**Provided passage**
[Start of section]
Cirq

1.6.1 · active · verified Tue Apr 14

Cirq is a Python framework developed by Google's Quantum AI team for creating, editing, and invoking Noisy Intermediate Scale Quantum (NISQ) circuits. It focuses on providing fine-tuned control over quantum circuits and gate-level operations for current-generation quantum processors. The library is actively maintained, with frequent releases, and is currently at version 1.6.1.

Warnings

breaking The minimum required Python version has been increased to 3.11.0. Older Python versions are no longer supported.
Fix: Upgrade your Python environment to 3.11.0 or later. Consider using a virtual environment (e.g., `python -m venv .venv`).
breaking The `cirq-rigetti` subpackage has been completely removed from the main `cirq` distribution. It was previously deprecated in v1.5.0.
[End of section]
**Data excerpts**
[Start of section]
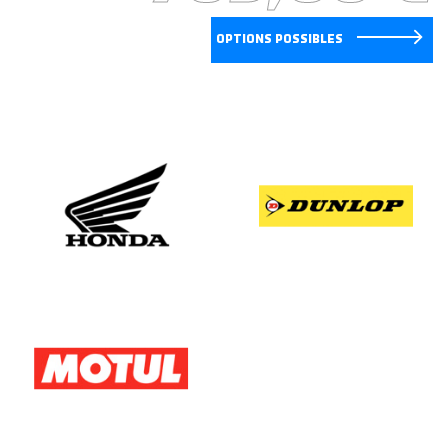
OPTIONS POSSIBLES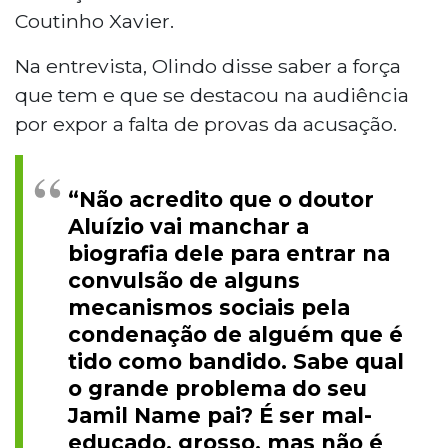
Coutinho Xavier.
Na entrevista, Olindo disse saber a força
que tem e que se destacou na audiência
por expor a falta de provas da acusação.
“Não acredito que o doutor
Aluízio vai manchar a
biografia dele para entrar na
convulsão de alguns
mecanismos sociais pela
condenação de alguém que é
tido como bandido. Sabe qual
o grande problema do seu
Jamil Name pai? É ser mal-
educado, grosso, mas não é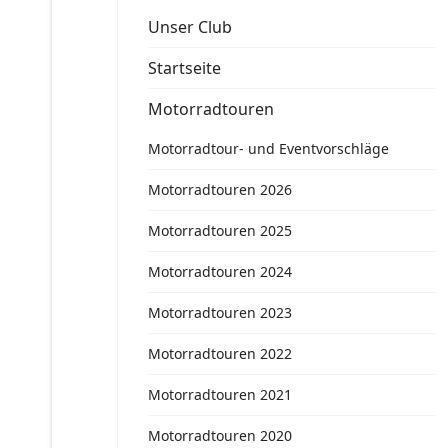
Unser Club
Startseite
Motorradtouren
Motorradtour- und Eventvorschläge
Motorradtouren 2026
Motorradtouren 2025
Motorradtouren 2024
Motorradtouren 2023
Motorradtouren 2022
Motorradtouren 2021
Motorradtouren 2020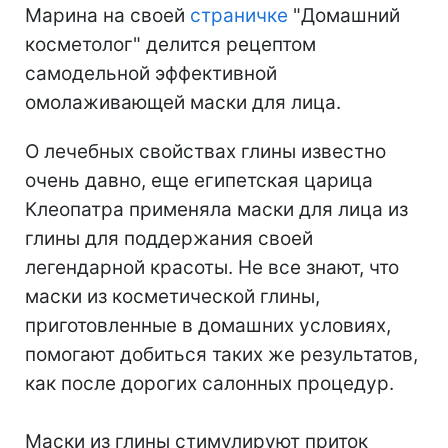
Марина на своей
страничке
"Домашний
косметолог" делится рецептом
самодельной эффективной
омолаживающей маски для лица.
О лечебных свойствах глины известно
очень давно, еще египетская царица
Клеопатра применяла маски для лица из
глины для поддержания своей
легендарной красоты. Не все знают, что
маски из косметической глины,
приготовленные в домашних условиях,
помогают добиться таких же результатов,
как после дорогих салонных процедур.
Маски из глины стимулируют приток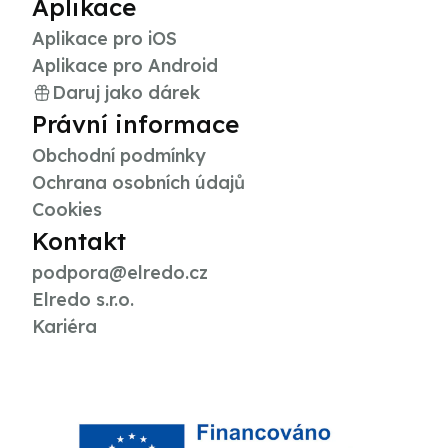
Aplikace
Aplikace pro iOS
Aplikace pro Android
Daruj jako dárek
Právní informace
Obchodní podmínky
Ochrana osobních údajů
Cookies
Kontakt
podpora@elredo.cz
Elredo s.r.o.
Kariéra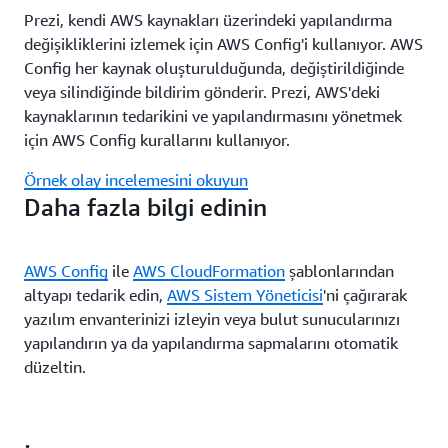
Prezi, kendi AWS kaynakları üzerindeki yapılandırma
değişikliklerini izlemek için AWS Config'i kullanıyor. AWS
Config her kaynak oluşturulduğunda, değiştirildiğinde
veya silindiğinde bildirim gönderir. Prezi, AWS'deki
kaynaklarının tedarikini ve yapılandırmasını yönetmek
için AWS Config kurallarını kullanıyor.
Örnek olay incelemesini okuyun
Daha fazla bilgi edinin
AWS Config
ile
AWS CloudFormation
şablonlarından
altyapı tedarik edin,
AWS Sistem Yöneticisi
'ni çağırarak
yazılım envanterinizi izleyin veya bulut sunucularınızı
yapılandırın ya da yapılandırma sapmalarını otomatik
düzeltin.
[End of section]
**Prompt A**
Using the Cirq page, state whether each statement agrees with it, answering yes or no and quoting the deciding words: (i) Cirq is currently at version 1.6.1. (ii) Python 3.10 is still supported. (iii) The cirq-rigetti subpackage was deprecated in v1.5.0.
**Prompt B**
Retype the Cirq page from "Cirq is a Python" up to and including "at version 1.6.1.".
The entries are separate material and are not part of the Cirq page.

**Exercise output A**
(i) Yes: "is currently at version 1.6.1"
(ii) No: "The minimum required Python version has been increased to 3.11.0. Older Python versions are no longer supported."
(iii) Yes: "It was previously deprecated in v1.5.0."

**Exercise output B**
Cirq is a Python framework developed by Google's Quantum AI team for creating, editing, and invoking Noisy Intermediate Scale Quantum (NISQ) circuits. It focuses on providing fine-tuned control over quantum circuits and gate-level operations for current-generation quantum processors. The library is actively maintained, with frequent releases, and is currently at version 1.6.1.